On the horn of a dilemma

A few years ago a report by TRAFFIC entitled Rhino Horn Stockpile Management: Minimum standards and best practices from east and southern Africa was a strong contender for the most ridiculous book title that year. The oxymoron seemed obvious. With the South African government now considering legalising the trade in farmed rhino horn that conclusion is rather less clear cut.

“According to a study supporting the South African proposal, existing ‘demand’ could be met by moving 2000 adult rhinoceros – 10% of the wild population – to fenced enclosures covering a total of 400,000 ha. These a poor animals would then have their horns ‘humanely’ removed once every two years over their lifespan of 35 to 50 years.”

That is Paula Kahumbu writing in the Guardian. However she is opposed. She goes on to argue:

“But in reality there is no way that the supply from farmed rhino could come remotely close to meeting the demand, which is growing exponentially as consumers in the principal markets in Southeast Asia become richer.”

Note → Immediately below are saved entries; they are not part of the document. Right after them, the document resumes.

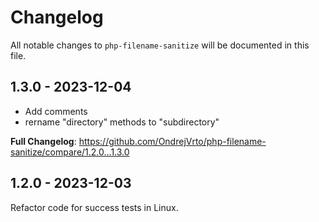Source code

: # Changelog

All notable changes to `php-filename-sanitize` will be documented in this file.

## 1.3.0 - 2023-12-04

- Add comments
- rername "directory" methods to "subdirectory"

**Full Changelog**: https://github.com/OndrejVrto/php-filename-sanitize/compare/1.2.0...1.3.0

## 1.2.0 - 2023-12-03

Refactor code for success tests in Linux.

This seems something of a non sequitur: yes if demand does continue to rise exponentially and farmed stocks do not increase then clearly this solution will not suffice. But when protected from the threats of living wild and given proper veterinary care then animal populations can also increase exponentially. (Although it should be noted that rhinos breed quite slowly, so that exponential growth might not be of the most impressive sort. But with another 90% of the population still in the wild, early short falls could be met by moving more of the wild population on to farms.) Conversely the potential for market demand to continue increasing exponentially rather depends on how much unmet latent demand there is, and how that might react to a rare ‘status symbol’ luxury good becoming that comparatively common place.

However, instead of focusing on the economics, Paula’s article focuses on the emotional, with distressing tales of the fate of poached rhinos. Her biases are clear in the above description of farmed rhinos as ‘’poor animals”. She should check out Gerald Durrell’s defence of zoos* in relation to the Hobbesian reality to life in the jungle (or savannah). And why is it ok to farm cattle and chickens (and ostriches and kangaroos these days), but not rhinos? (Especially since de-horning is rather less fatal than a trip to the abattoir!) This seems to be drifting dangerously close to much debunked Victorian romantic notions of the noble savage.

Of course, I am with Paula in my abhorrence for poaching and a preference for rhinos to live free. But if the choice is between extinction and managed trade then such principles do not get us very far. There are far better arguments against farming rhino horn in the lessons learned from attempting legal trade in ivory a few years ago (it provided plausible cover for poached ivory and undermined moral arguments against the use of ivory amongst consumers). It is also unclear whether farmed rhino horn would have the same cachet as wild stuff: economic conditions need to be right for farming to work.

I suspect some conservationists do not like to engage with such arguments because they fear that in doing so they concede the point that this is a question of economics, when for them it is a moral issue. However, we are a long way from global consensus at present, and the ‘enlightened’ minority for the most part recognise the limits to which they are prepared to impose their morals on others. And while I can happily agree that maiming rhinos is clearly immoral, such moral arguments have fuzzy enough philosophical edges (especially for meat eaters) that our pleas for a more moral approach may cut little ice with those who see the world differently.

So I think we need this debate. As with the War on Drugs, strictly prohibitionist approaches to poaching and the illegal trade in animal parts seems to be getting us nowhere. Populations continue to decline, and species are ending up extinct. Whether the South African plan could ever work is another question.

* In one of his books. Alas I cannot recall which one, and for once the interwebs have let me down.